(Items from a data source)
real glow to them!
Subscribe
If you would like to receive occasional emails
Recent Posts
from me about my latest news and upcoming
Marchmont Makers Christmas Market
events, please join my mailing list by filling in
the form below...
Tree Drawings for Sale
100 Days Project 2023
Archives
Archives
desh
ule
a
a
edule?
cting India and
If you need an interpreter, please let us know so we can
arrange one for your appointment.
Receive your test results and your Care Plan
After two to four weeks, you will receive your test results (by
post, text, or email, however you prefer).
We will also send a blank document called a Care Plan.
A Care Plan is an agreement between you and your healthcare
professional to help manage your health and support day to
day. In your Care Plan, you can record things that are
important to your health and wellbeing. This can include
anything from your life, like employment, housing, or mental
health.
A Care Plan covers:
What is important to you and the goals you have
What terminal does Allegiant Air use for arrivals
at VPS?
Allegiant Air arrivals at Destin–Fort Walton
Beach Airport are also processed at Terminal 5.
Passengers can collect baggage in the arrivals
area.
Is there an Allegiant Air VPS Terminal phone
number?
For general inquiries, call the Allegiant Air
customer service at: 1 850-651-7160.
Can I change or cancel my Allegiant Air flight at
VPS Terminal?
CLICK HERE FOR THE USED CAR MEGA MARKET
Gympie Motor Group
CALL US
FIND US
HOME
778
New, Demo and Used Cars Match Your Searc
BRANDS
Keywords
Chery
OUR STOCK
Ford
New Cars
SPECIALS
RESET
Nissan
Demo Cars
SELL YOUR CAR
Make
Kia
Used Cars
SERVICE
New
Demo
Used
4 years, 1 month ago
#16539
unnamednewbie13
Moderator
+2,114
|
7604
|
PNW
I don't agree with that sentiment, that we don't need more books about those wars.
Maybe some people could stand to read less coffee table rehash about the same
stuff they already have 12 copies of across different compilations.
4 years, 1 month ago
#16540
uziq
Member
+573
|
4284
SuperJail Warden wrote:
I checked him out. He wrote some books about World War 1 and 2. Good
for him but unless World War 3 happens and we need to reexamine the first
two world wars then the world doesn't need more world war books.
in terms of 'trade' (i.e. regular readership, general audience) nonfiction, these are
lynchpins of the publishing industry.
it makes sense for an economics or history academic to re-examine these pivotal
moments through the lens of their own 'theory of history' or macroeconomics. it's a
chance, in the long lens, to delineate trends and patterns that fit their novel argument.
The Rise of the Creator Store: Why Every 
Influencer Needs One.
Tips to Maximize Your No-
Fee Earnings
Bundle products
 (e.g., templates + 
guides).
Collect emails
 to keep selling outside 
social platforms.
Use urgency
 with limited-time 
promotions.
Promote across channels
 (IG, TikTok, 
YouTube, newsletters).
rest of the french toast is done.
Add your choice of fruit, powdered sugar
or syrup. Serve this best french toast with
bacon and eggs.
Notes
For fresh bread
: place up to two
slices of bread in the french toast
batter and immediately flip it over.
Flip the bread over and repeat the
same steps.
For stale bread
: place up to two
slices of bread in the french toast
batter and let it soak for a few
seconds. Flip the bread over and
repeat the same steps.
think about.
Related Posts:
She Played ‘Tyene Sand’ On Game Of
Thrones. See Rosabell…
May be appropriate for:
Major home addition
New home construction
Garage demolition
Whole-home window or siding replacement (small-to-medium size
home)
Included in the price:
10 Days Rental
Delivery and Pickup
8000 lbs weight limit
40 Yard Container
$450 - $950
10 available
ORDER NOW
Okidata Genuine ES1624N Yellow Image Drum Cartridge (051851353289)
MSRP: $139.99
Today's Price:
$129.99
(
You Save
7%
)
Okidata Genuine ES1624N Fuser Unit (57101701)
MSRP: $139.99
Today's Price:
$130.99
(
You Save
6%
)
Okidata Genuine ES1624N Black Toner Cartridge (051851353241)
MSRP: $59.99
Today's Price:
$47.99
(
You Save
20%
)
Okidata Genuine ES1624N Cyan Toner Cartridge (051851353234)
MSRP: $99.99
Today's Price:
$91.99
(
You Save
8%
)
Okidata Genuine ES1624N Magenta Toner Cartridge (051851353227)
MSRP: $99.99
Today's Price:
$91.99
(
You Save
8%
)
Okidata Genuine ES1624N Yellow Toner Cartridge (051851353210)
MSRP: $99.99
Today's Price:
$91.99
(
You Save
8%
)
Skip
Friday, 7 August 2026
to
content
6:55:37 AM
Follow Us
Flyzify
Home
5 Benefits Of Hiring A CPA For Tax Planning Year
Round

* _Work order_
Transcribe all of the lines in the records precisely.

* _Written reply_
real glow to them!
Subscribe
If you would like to receive occasional emails
Recent Posts
from me about my latest news and upcoming
Marchmont Makers Christmas Market
events, please join my mailing list by filling in
the form below...
Tree Drawings for Sale
100 Days Project 2023
Archives
Archives
desh
ule
a
a
edule?
cting India and
If you need an interpreter, please let us know so we can
arrange one for your appointment.
Receive your test results and your Care Plan
After two to four weeks, you will receive your test results (by
post, text, or email, however you prefer).
We will also send a blank document called a Care Plan.
A Care Plan is an agreement between you and your healthcare
professional to help manage your health and support day to
day. In your Care Plan, you can record things that are
important to your health and wellbeing. This can include
anything from your life, like employment, housing, or mental
health.
A Care Plan covers:
What is important to you and the goals you have
What terminal does Allegiant Air use for arrivals
at VPS?
Allegiant Air arrivals at Destin–Fort Walton
Beach Airport are also processed at Terminal 5.
Passengers can collect baggage in the arrivals
area.
Is there an Allegiant Air VPS Terminal phone
number?
For general inquiries, call the Allegiant Air
customer service at: 1 850-651-7160.
Can I change or cancel my Allegiant Air flight at
VPS Terminal?
CLICK HERE FOR THE USED CAR MEGA MARKET
Gympie Motor Group
CALL US
FIND US
HOME
778
New, Demo and Used Cars Match Your Searc
BRANDS
Keywords
Chery
OUR STOCK
Ford
New Cars
SPECIALS
RESET
Nissan
Demo Cars
SELL YOUR CAR
Make
Kia
Used Cars
SERVICE
New
Demo
Used
4 years, 1 month ago
#16539
unnamednewbie13
Moderator
+2,114
|
7604
|
PNW
I don't agree with that sentiment, that we don't need more books about those wars.
Maybe some people could stand to read less coffee table rehash about the same
stuff they already have 12 copies of across different compilations.
4 years, 1 month ago
#16540
uziq
Member
+573
|
4284
SuperJail Warden wrote:
I checked him out. He wrote some books about World War 1 and 2. Good
for him but unless World War 3 happens and we need to reexamine the first
two world wars then the world doesn't need more world war books.
in terms of 'trade' (i.e. regular readership, general audience) nonfiction, these are
lynchpins of the publishing industry.
it makes sense for an economics or history academic to re-examine these pivotal
moments through the lens of their own 'theory of history' or macroeconomics. it's a
chance, in the long lens, to delineate trends and patterns that fit their novel argument.
The Rise of the Creator Store: Why Every 
Influencer Needs One.
Tips to Maximize Your No-
Fee Earnings
Bundle products
 (e.g., templates + 
guides).
Collect emails
 to keep selling outside 
social platforms.
Use urgency
 with limited-time 
promotions.
Promote across channels
 (IG, TikTok, 
YouTube, newsletters).
rest of the french toast is done.
Add your choice of fruit, powdered sugar
or syrup. Serve this best french toast with
bacon and eggs.
Notes
For fresh bread
: place up to two
slices of bread in the french toast
batter and immediately flip it over.
Flip the bread over and repeat the
same steps.
For stale bread
: place up to two
slices of bread in the french toast
batter and let it soak for a few
seconds. Flip the bread over and
repeat the same steps.
think about.
Related Posts:
She Played ‘Tyene Sand’ On Game Of
Thrones. See Rosabell…
May be appropriate for:
Major home addition
New home construction
Garage demolition
Whole-home window or siding replacement (small-to-medium size
home)
Included in the price:
10 Days Rental
Delivery and Pickup
8000 lbs weight limit
40 Yard Container
$450 - $950
10 available
ORDER NOW
Okidata Genuine ES1624N Yellow Image Drum Cartridge (051851353289)
MSRP: $139.99
Today's Price:
$129.99
(
You Save
7%
)
Okidata Genuine ES1624N Fuser Unit (57101701)
MSRP: $139.99
Today's Price:
$130.99
(
You Save
6%
)
Okidata Genuine ES1624N Black Toner Cartridge (051851353241)
MSRP: $59.99
Today's Price:
$47.99
(
You Save
20%
)
Okidata Genuine ES1624N Cyan Toner Cartridge (051851353234)
MSRP: $99.99
Today's Price:
$91.99
(
You Save
8%
)
Okidata Genuine ES1624N Magenta Toner Cartridge (051851353227)
MSRP: $99.99
Today's Price:
$91.99
(
You Save
8%
)
Okidata Genuine ES1624N Yellow Toner Cartridge (051851353210)
MSRP: $99.99
Today's Price:
$91.99
(
You Save
8%
)
Skip
Friday, 7 August 2026
to
content
6:55:37 AM
Follow Us
Flyzify
Home
5 Benefits Of Hiring A CPA For Tax Planning Year
Round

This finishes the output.